Toute haine, toute rage et tout venin bien rentrés, le libéralisme est d’abord l’acte moderne fondateur d’un défi de l’homme lancé à Dieu, qui n’a jamais dit son nom, camouflant sous un verni sémantique pseudo chrétien une théologie de substitution et ses promesses de salut pacificateur par le Marché et par le Droit.
On se réveille douloureusement du cauchemar. La parodie ne marche plus. L’aube chrétienne se lève enfin.
le second président des Etats-Unis John Adams en 1798 : « Notre Constitution n’a été établie que pour un peuple moral et religieux. Elle est totalement inadéquate pour tout autre peuple »
J’ai beaucoup aimé le dernier paragraphe sur l’auto entrepreneur.
Il y a un nouveau type de sociétés micro entreprenariale ou chaque individu est à la fois une micro franchise et un recruteur. Le tout bien assaisonné de coaching bien lourd (que tes rêves deviennent réalité, tout dépend de la volonté, tout est possible etc) type du livre « secret enfin révélé » « plus malin que le diable » et des meeting quasi sectaires ou tous ces gens solitaires peuvent ainsi donner et surtout recevoir leur dose de reconnaissance dans des messes libérales.
J’observe en direct un pote tomber la dedans, c’est assez délirant.
Merci pour ce brillant article, auquel il manque néanmoins une dimension très importante, celle de la compétition entre les hommes. Toutes les sociétés traditionnelles ont bridé la compétition, c’est-à-dire les rivalités mimétiques, pour limiter la violence et empêcher la dislocation sociale. Le libéralisme prône au contraire avant tout, au nom de « la Liberté », la libération de ce démon qui en tout homme, la jalousie d’autrui (le pire des démons selon le Livre de Tobie). Mettant clairement l’argent très au-dessus de Dieu, le libéralisme souhaite détruire toutes les règles sociales qui entravent la compétition pour permettre aux hommes de s’enrichir, motivés par le seul ressort de la seule jalousie, élément le plus destructeur des sociétés humaines.
Deux courtes remarques, sans doute un peu tardives.
D’une part, il me semble y avoir un problème de catégorie. En quoi vivons-nous, tout particulièrement en France, dans une société libérale, dans son acception classique ? Qu’il s’agisse du mode de fonctionnement de notre démocratie ou bien du poids, du coût et du domaine d’intervention de l’Etat, il me semble qu’on en est bien éloigné. J’ai l’impression que la critique libéralisme est le visage convenu d’un rejet plus large et plus flou de la modernité dans son ensemble. Quoiqu’il en soit, la confusion règne et j’ai peur de la rigueur de la démonstration s’en ressente.

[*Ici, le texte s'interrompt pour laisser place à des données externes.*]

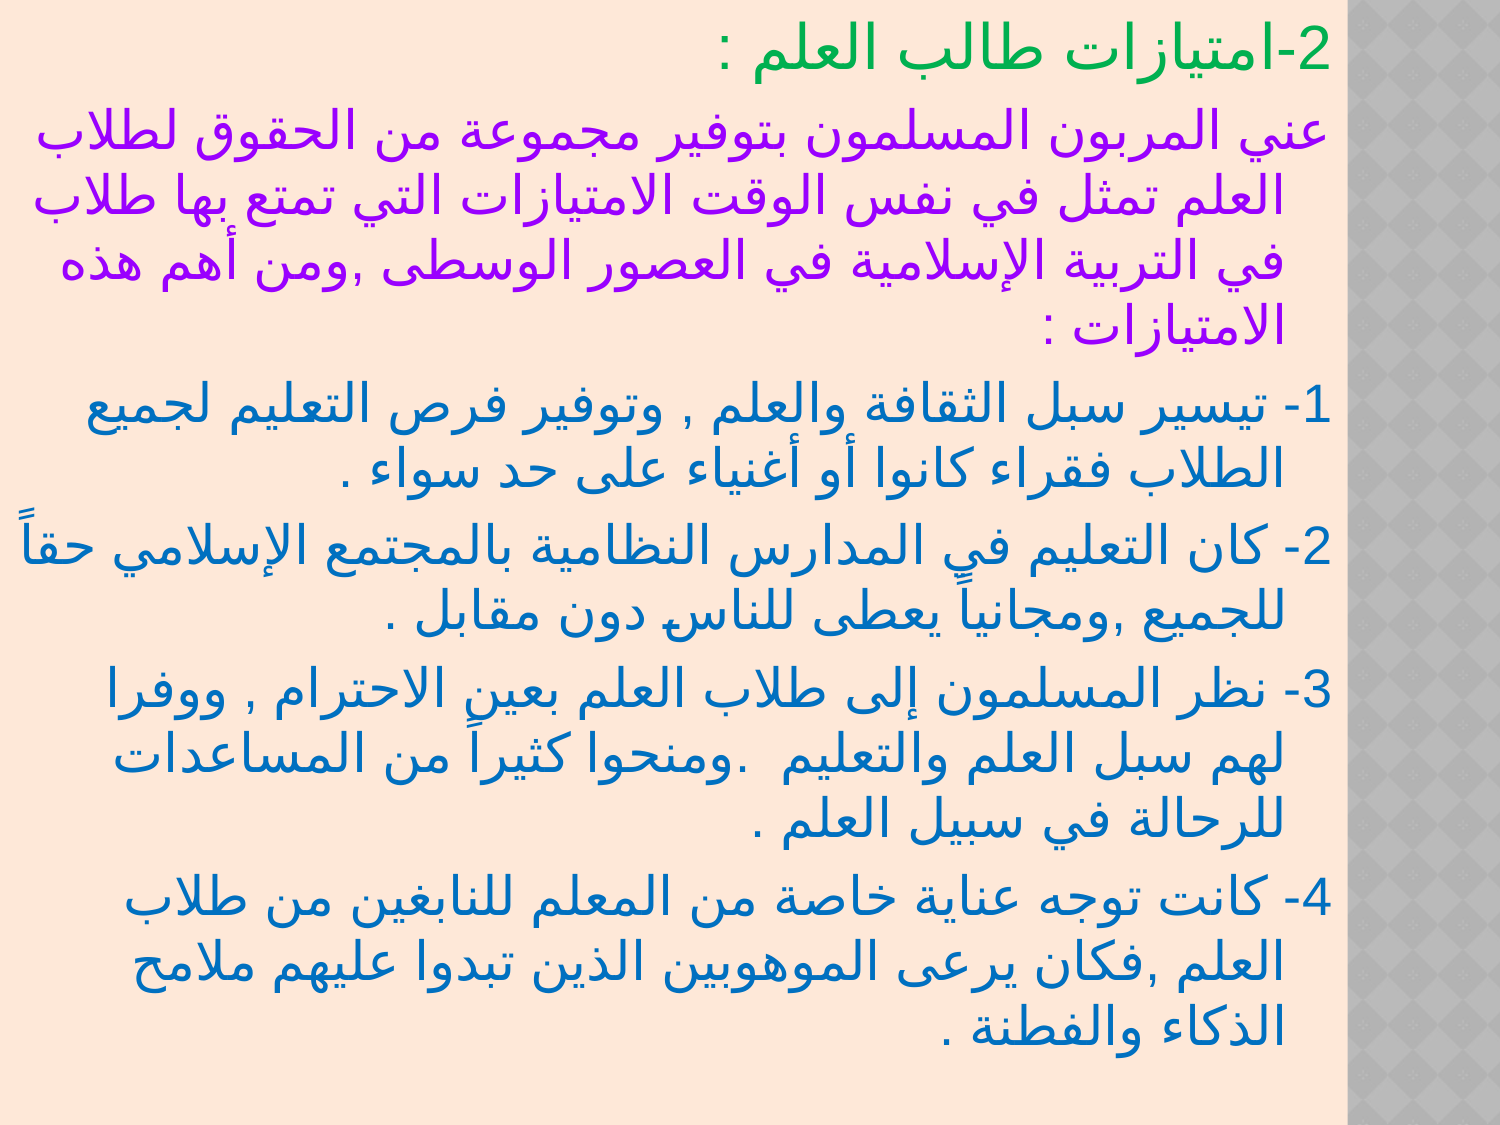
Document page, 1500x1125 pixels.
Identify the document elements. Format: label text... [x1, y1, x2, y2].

D’autre part, le dernier paragraphe m’interpelle. Je ne comprends tout simplement pas la critique, que j’ai bien du mal à ne pas considérer comme celle d’un vieux con. Quid du lien social que créent les services cités, de la décentralisation de fait, de la levée de contraintes pesantes de la vie quotidienne ? Quel rapport avec le panopticon ? Bref, comme souvent, la posture et la recherche du bon mot au détriment de l’analyse des faits. Manifestement, c’est un trait que les écologistes intégraux ont en commun avec les écologistes tout court.